**Extracted entries**:
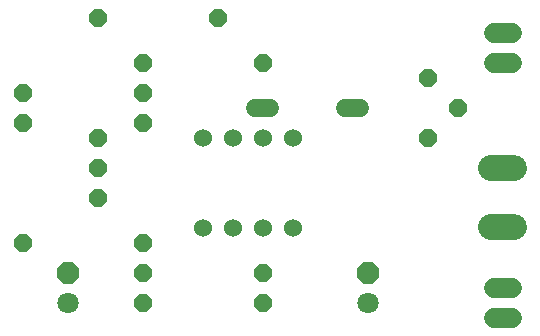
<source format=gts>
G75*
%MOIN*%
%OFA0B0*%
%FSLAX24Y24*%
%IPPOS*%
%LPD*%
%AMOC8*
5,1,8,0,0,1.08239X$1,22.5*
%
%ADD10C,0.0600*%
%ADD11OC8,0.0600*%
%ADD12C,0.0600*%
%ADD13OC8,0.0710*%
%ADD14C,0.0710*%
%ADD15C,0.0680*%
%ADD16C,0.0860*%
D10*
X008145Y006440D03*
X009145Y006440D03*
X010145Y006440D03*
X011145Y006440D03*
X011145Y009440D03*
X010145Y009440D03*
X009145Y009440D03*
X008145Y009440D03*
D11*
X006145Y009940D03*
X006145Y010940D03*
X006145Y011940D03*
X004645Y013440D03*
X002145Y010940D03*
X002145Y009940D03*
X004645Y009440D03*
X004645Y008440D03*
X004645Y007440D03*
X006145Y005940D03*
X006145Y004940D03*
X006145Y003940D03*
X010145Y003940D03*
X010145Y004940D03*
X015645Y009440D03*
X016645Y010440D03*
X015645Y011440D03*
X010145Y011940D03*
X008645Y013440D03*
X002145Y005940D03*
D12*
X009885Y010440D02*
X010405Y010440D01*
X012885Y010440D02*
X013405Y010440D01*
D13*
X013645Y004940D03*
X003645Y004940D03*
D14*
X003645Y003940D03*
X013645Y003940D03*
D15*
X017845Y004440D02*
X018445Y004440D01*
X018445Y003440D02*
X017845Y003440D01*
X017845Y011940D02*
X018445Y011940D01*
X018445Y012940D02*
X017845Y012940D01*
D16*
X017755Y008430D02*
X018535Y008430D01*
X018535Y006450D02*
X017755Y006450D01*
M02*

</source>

**Activity**: With the images omitted, retype the records above exactly.

**Your response**:
<source format=gts>
G75*
%MOIN*%
%OFA0B0*%
%FSLAX24Y24*%
%IPPOS*%
%LPD*%
%AMOC8*
5,1,8,0,0,1.08239X$1,22.5*
%
%ADD10C,0.0600*%
%ADD11OC8,0.0600*%
%ADD12C,0.0600*%
%ADD13OC8,0.0710*%
%ADD14C,0.0710*%
%ADD15C,0.0680*%
%ADD16C,0.0860*%
D10*
X008145Y006440D03*
X009145Y006440D03*
X010145Y006440D03*
X011145Y006440D03*
X011145Y009440D03*
X010145Y009440D03*
X009145Y009440D03*
X008145Y009440D03*
D11*
X006145Y009940D03*
X006145Y010940D03*
X006145Y011940D03*
X004645Y013440D03*
X002145Y010940D03*
X002145Y009940D03*
X004645Y009440D03*
X004645Y008440D03*
X004645Y007440D03*
X006145Y005940D03*
X006145Y004940D03*
X006145Y003940D03*
X010145Y003940D03*
X010145Y004940D03*
X015645Y009440D03*
X016645Y010440D03*
X015645Y011440D03*
X010145Y011940D03*
X008645Y013440D03*
X002145Y005940D03*
D12*
X009885Y010440D02*
X010405Y010440D01*
X012885Y010440D02*
X013405Y010440D01*
D13*
X013645Y004940D03*
X003645Y004940D03*
D14*
X003645Y003940D03*
X013645Y003940D03*
D15*
X017845Y004440D02*
X018445Y004440D01*
X018445Y003440D02*
X017845Y003440D01*
X017845Y011940D02*
X018445Y011940D01*
X018445Y012940D02*
X017845Y012940D01*
D16*
X017755Y008430D02*
X018535Y008430D01*
X018535Y006450D02*
X017755Y006450D01*
M02*

</source>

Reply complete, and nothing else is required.